A Corte também determinou que magistrados, integrantes do Ministério Público, tribunais de contas, defensorias e advocacias públicas passem a receber os valores em um único contracheque, com detalhamento transparente das verbas pagas.
STF amplia restrições aos supersalários
A decisão reforça entendimento firmado pelo plenário do STF na última quarta-feira (6), quando os ministros reiteraram a proibição da criação ou manutenção de parcelas remuneratórias e indenizatórias que permitam pagamentos acima do teto constitucional do funcionalismo público.
Atualmente, o teto corresponde ao salário de um ministro do STF, fixado em R$ 46.366,19.
Segundo o Supremo, órgãos públicos não poderão mais utilizar mudanças administrativas para ampliar remunerações de forma indireta. Entre as práticas vetadas estão alterações na classificação de comarcas, criação de novas gratificações e mudanças em regras de plantão ou acúmulo de funções.
Contracheque único e transparência
As novas decisões também estabelecem que todos os pagamentos sejam registrados em um único contracheque, refletindo exatamente os valores depositados nas contas dos integrantes dos órgãos atingidos pela medida.
Tribunais, Ministérios Públicos, Defensorias e Tribunais de Contas deverão publicar mensalmente em seus portais os valores recebidos por cada membro, discriminando cada rubrica salarial.

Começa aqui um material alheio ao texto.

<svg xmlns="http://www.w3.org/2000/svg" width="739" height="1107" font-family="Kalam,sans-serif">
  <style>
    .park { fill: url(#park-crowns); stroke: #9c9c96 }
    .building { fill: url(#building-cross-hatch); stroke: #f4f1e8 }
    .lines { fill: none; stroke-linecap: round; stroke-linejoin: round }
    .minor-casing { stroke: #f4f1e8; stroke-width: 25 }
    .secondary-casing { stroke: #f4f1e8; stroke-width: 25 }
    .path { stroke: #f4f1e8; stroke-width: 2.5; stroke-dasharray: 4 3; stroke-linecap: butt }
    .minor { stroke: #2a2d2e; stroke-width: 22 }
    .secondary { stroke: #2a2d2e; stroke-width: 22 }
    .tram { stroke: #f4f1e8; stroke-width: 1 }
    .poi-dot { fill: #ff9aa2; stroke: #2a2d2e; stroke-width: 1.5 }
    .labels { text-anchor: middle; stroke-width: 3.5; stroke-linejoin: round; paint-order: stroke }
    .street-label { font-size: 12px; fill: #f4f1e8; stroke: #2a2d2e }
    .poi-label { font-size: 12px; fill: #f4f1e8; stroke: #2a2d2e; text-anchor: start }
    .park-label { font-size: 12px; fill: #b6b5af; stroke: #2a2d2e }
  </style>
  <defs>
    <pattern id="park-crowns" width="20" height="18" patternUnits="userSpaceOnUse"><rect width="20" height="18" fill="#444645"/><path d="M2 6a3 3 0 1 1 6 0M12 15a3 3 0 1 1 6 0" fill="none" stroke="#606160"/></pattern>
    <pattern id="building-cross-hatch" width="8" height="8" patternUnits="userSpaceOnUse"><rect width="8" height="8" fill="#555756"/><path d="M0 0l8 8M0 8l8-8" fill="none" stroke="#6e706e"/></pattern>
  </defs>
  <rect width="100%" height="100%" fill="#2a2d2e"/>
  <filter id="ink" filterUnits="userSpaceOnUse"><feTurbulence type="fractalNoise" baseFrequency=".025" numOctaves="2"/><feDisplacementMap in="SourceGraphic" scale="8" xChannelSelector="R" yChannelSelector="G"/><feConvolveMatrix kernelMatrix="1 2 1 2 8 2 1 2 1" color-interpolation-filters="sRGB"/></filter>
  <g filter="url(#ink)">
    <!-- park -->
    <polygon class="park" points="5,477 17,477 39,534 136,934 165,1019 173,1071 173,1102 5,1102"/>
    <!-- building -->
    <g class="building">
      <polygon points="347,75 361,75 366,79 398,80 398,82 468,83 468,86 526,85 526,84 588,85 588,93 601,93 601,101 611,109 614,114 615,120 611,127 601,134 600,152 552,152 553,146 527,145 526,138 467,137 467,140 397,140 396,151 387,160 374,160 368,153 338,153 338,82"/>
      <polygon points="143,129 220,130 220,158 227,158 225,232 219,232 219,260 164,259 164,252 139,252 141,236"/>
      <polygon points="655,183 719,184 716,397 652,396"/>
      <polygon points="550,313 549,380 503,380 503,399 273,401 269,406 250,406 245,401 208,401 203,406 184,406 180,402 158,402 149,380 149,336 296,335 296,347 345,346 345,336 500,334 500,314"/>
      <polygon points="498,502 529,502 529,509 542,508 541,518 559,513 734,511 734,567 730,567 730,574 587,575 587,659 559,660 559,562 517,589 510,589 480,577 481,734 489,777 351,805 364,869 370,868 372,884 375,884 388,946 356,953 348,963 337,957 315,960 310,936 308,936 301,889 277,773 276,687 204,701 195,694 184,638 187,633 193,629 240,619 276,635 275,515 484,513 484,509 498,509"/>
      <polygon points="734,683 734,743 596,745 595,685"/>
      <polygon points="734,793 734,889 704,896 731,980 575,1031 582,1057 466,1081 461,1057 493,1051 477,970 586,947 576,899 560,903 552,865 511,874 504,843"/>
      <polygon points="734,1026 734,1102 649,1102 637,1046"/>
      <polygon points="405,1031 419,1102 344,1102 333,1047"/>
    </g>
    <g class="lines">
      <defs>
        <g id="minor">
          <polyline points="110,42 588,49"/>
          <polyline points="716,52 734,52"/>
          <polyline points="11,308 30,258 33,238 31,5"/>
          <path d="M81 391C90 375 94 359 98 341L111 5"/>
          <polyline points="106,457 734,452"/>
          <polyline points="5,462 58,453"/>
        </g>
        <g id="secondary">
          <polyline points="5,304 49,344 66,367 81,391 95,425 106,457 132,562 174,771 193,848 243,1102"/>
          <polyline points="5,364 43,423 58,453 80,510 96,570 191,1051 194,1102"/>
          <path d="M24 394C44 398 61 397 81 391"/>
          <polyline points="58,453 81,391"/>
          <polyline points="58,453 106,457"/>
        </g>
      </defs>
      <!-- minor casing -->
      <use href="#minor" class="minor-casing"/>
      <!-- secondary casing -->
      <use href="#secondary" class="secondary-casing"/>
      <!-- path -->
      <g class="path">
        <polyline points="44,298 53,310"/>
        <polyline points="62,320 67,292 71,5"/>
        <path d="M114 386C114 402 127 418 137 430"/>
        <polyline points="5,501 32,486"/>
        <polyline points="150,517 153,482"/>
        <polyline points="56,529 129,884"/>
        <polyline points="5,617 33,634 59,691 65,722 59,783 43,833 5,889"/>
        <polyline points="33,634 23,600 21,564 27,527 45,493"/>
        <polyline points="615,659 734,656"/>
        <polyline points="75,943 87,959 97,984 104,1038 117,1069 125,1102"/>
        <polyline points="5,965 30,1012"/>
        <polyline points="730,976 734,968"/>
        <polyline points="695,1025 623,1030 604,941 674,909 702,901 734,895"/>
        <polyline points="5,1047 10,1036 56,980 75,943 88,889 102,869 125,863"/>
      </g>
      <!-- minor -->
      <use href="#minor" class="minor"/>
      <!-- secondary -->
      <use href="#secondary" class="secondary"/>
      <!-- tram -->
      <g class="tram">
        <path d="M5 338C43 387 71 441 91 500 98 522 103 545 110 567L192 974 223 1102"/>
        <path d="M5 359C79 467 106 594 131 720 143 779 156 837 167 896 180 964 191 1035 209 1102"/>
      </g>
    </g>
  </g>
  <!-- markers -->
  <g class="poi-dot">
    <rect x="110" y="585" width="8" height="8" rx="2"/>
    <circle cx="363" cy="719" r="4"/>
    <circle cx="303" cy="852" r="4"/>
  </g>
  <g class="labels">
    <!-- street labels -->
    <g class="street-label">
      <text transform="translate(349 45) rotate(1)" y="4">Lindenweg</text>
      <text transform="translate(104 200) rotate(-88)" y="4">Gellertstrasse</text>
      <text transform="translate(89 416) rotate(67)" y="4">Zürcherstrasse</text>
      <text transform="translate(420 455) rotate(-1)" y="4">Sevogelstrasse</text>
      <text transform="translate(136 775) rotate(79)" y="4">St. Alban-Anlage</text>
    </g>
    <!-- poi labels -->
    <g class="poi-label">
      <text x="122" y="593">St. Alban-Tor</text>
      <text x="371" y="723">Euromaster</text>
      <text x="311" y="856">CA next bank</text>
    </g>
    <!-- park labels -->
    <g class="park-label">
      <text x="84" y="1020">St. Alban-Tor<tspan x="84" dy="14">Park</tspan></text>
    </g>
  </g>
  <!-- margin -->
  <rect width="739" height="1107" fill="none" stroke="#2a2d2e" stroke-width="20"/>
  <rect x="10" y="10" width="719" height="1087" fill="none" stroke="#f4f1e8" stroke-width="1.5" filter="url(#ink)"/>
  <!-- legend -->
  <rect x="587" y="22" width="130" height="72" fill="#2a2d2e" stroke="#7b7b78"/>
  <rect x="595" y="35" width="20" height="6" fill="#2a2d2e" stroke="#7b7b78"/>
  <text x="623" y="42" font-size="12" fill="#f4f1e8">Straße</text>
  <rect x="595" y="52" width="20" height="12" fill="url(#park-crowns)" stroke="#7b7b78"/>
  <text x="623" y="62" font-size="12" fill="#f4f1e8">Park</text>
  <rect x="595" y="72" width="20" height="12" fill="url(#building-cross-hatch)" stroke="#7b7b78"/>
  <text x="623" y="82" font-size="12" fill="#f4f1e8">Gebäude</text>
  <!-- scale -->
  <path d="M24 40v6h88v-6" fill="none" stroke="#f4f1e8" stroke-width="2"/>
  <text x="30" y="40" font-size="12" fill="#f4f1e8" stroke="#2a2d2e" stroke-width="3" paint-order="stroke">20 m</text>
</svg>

De acordo com o STF, divergências entre os valores divulgados e os efetivamente pagos poderão gerar responsabilização dos gestores nas esferas administrativa, civil e penal.
Responsabilização de gestores
As determinações atingem presidentes de tribunais, procuradores-gerais, defensores públicos e demais responsáveis pela autorização de despesas.
O Supremo afirmou que novas tentativas de criação de benefícios irregulares poderão resultar em responsabilização direta das autoridades envolvidas.
A Corte citou como exemplo medidas que classificam cidades como áreas de “difícil provimento” apenas para justificar pagamentos extras ou a criação de gratificações por funções já inerentes aos cargos públicos.
Caso do Tribunal de Justiça do Paraná
As decisões foram publicadas após repercussão de medidas adotadas pelo Tribunal de Justiça do Paraná.
Uma resolução do tribunal criou a função de “magistrado tutor”, prevendo pagamentos extras de até R$ 14 mil mensais para juízes que orientassem residentes jurídicos e estagiários.
Outra medida permitia pagamentos adicionais por acúmulo de jurisdição em unidades digitais, com valores que poderiam chegar a R$ 15 mil.
Após repercussão nacional, o TJPR revogou as duas normas.
Verbas ainda permitidas
Na decisão publicada em março deste ano, o STF definiu quais verbas ainda podem ser pagas enquanto não houver regulamentação específica por lei.
Entre elas estão diárias, ajuda de custo por mudança de domicílio, indenização de férias não gozadas, gratificação por exercício cumulativo de jurisdição e adicional por tempo de carreira, limitado a 35% da remuneração.
Também permanecem autorizados pagamentos retroativos reconhecidos judicialmente ou administrativamente até fevereiro de 2026.